My heart beats fast and heavy. My eyes pop wide open as I finally realize that I am safe in my room in exactly the same body posture how I fell into sleep earlier. Every single moment of what just happened was nothing but imagination, even the most realistic bits.
I still feel the pain in my neck: that is the only 'real' element of the story - and probably the reason why this all happened. And that bizarre, unexplainably high level of fear...that just won't leave right away. I carefully draw the curtain to let some light in. The moon helps me out; what an unbelievably kind and warm creature it seems with its smiling face and dim glow.

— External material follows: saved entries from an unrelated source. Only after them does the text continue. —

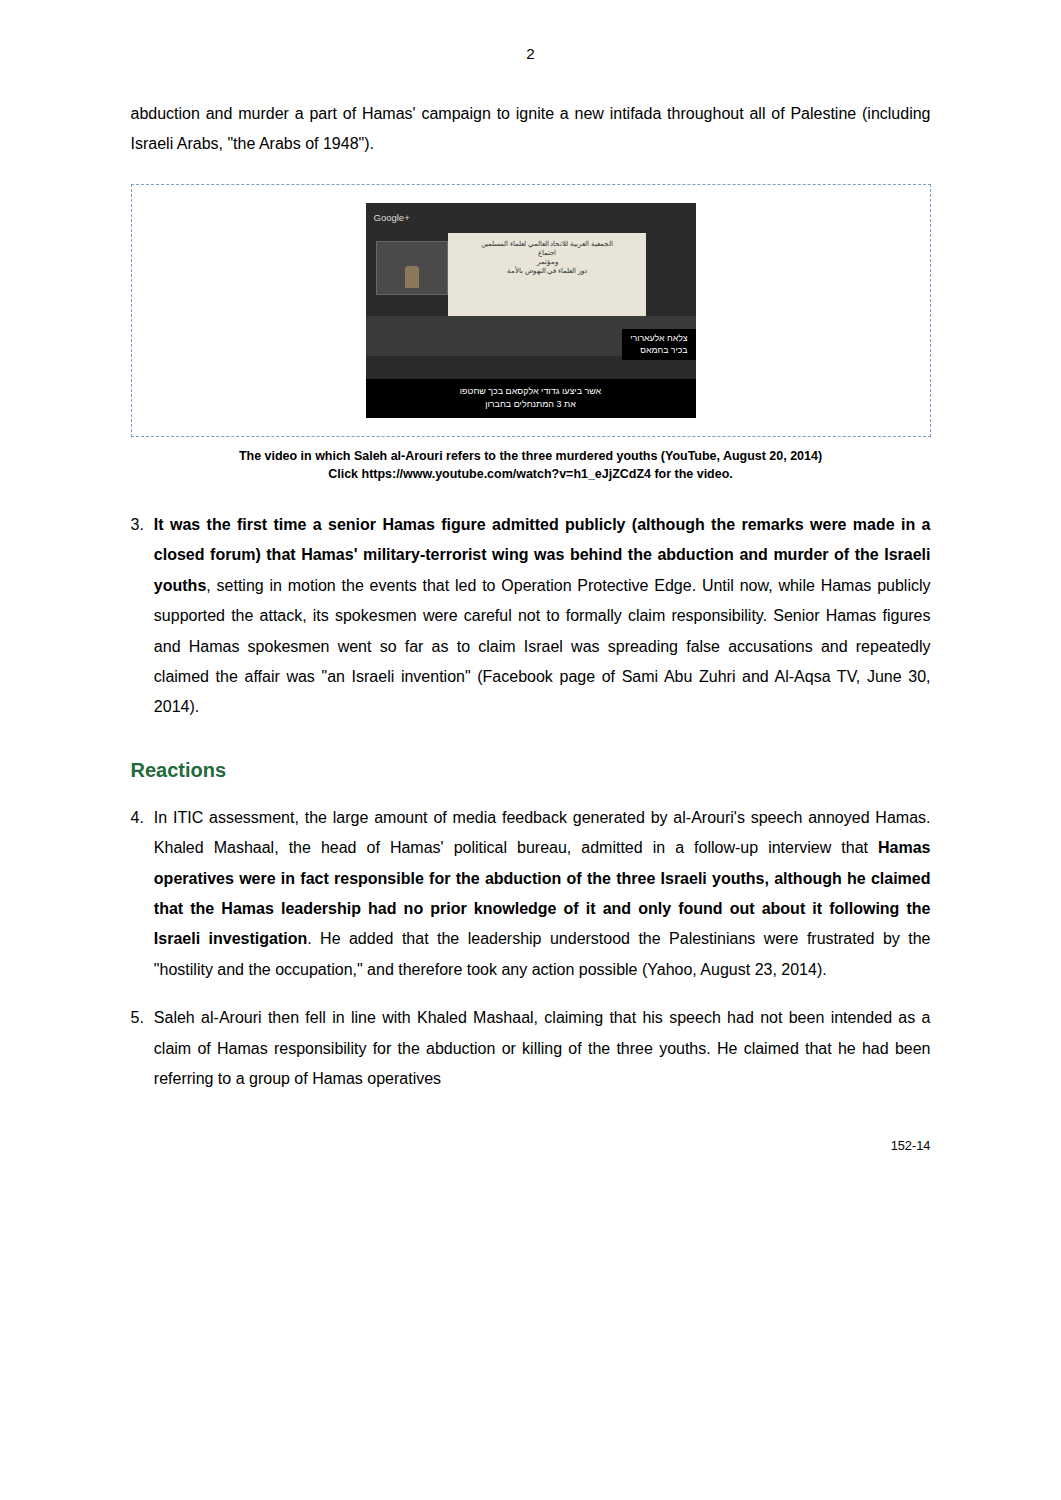2
abduction and murder a part of Hamas' campaign to ignite a new intifada throughout all of Palestine (including Israeli Arabs, "the Arabs of 1948").
Google+
الجمعية العربية للاتحاد العالمي لعلماء المسلمين
اجتماع
ومؤتمر
دور العلماء في النهوض بالأمة
צלאח אלעארורי
בכיר בחמאס
אשר ביצעו גדודי אלקסאם בכך שחטפו
את 3 המתנחלים בחברון
The video in which Saleh al-Arouri refers to the three murdered youths (YouTube, August 20, 2014)
Click https://www.youtube.com/watch?v=h1_eJjZCdZ4 for the video.
3.
It was the first time a senior Hamas figure admitted publicly (although the remarks were made in a closed forum) that Hamas' military-terrorist wing was behind the abduction and murder of the Israeli youths, setting in motion the events that led to Operation Protective Edge. Until now, while Hamas publicly supported the attack, its spokesmen were careful not to formally claim responsibility. Senior Hamas figures and Hamas spokesmen went so far as to claim Israel was spreading false accusations and repeatedly claimed the affair was "an Israeli invention" (Facebook page of Sami Abu Zuhri and Al-Aqsa TV, June 30, 2014).
Reactions
4.
In ITIC assessment, the large amount of media feedback generated by al-Arouri's speech annoyed Hamas. Khaled Mashaal, the head of Hamas' political bureau, admitted in a follow-up interview that Hamas operatives were in fact responsible for the abduction of the three Israeli youths, although he claimed that the Hamas leadership had no prior knowledge of it and only found out about it following the Israeli investigation. He added that the leadership understood the Palestinians were frustrated by the "hostility and the occupation," and therefore took any action possible (Yahoo, August 23, 2014).
5.
Saleh al-Arouri then fell in line with Khaled Mashaal, claiming that his speech had not been intended as a claim of Hamas responsibility for the abduction or killing of the three youths. He claimed that he had been referring to a group of Hamas operatives
152-14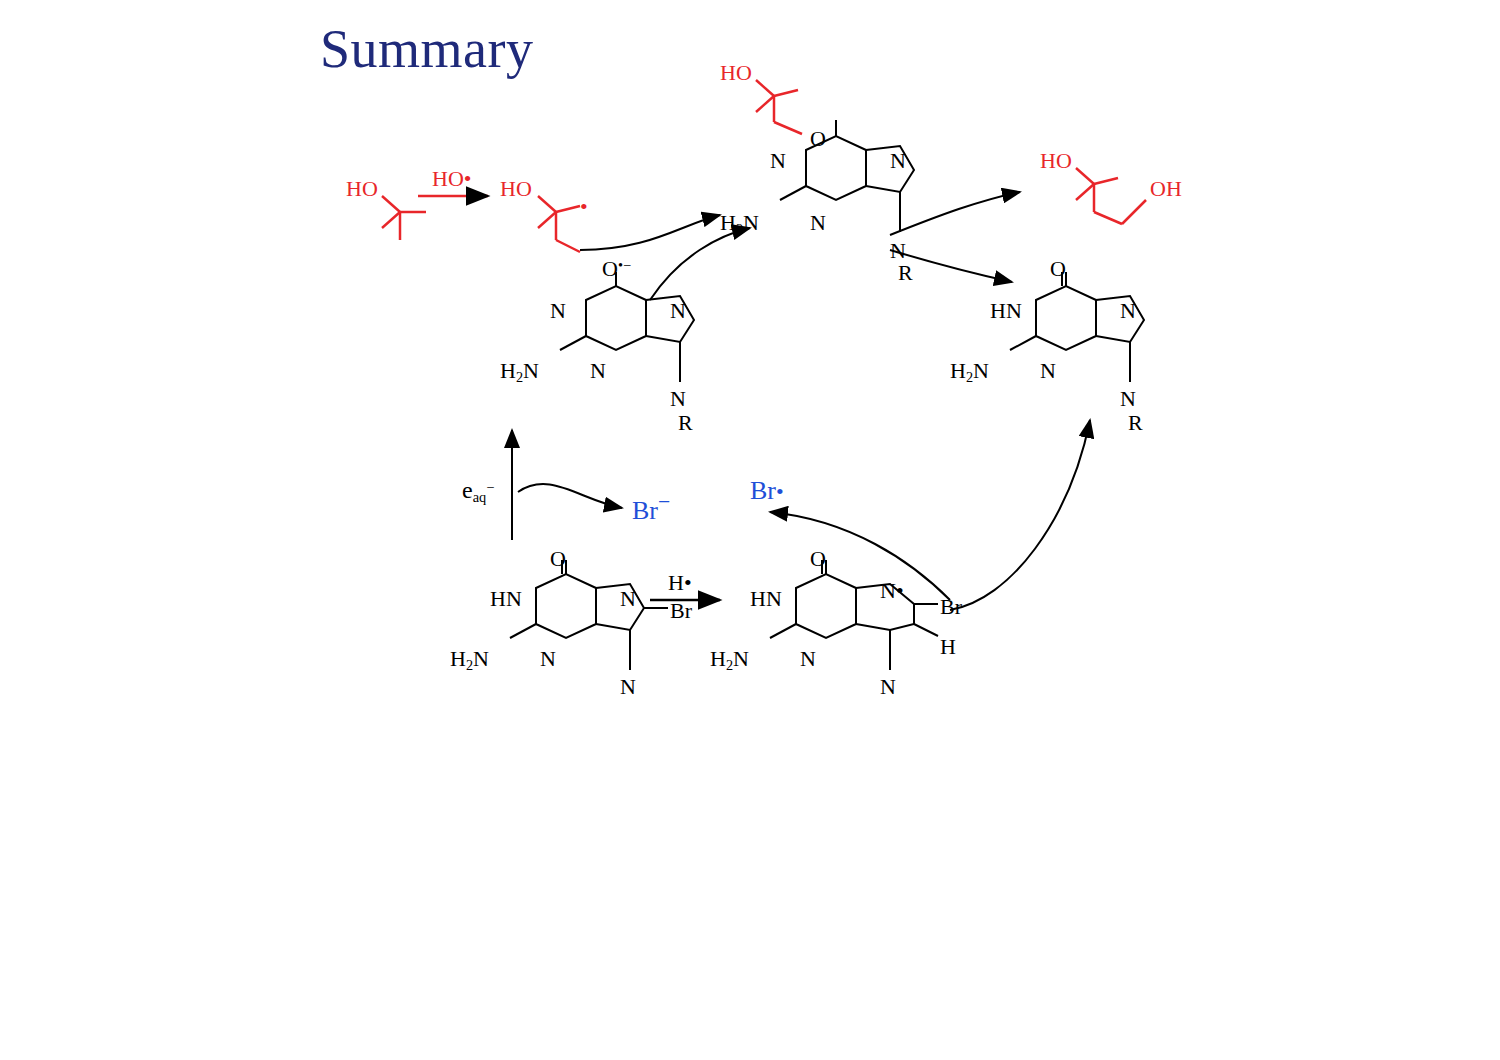Summary
HO HO• HO • HO O N N H2N N N R HO OH O•− N N H2N N N R O HN N H2N N N R eaq− Br− Br• O HN N H2N N Br N R H• O HN N• H2N N Br H N R
Reaction summary: hydroxyl radical abstracts a hydrogen from tert-butanol to give a tert-butanol radical. The guanine radical anion (O minus, radical) combines with the tert-butanol radical to give an O6-alkylated guanine, which releases a diol and regenerates guanine. Separately, the hydrated electron (e aq minus) reacts with 8-bromoguanine to give bromide and the guanine radical anion. Hydrogen atom addition to 8-bromoguanine gives a bromo-hydro adduct radical, which loses bromine radical to give guanine.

It's time to think this through in an organized fashion. What I just experienced is a classic case of sleep paralysis a.k.a. REM syndrome. Not the kind I usually had before: the kinky, surreal one with a slight sexual tint; no this was the kind you read about in books and online forums. The one that inspired paintings, stories about witches and alien abductions. The one that some adventure seekers use for igniting lucid dreaming and out of body experiences.
It is a relief to know that it had some conrete, explainable triggers: sleep deprivation, unhealty posture of the neck and unresolved social issues. Easy.
Now let's collect what we learned from this little trip:
1) Sleep paralysis cannot be defeated by force. The channel upwards pointing to reality is closed. On the other hand: the way down, pointing towards deep sleep is open. The only way you can travel that way is through understanding and giving up the fight.
2) Experiencing vivid demonic hallucinations happens on a deeper level than pure sleep paralysis. It is actually a sign of being on the good way.
3) Given the fact that s.p. happens on a higher level of consciousness than normal dreaming its methaphores are easier to decode. The pictures mean what they mean. The soldier dying on the battlefield means giving up fighting; mygraine means I am still freaking out by aura attacks and the face of my aquaintance in the row of demon heads means...I'd rather keep that one for myself.
And finally: the moral conclusion. You have to die a little bit for your inner peace. It sounds terrible, but what I mean is not the aggressive death of someone commiting suicide, but more the longing for death that buddhism teaches. As far as I know...it has always been really distant from me except in moments like these.
Having thought through my recent bedtime adventures and drawn the conclusions I have no more reason to be afraid. It is time for a nice, refreshing session of sleep with its everyday dreams and nightmares during its healthy, undisrupted REM phase. 11 hours of deliciousness.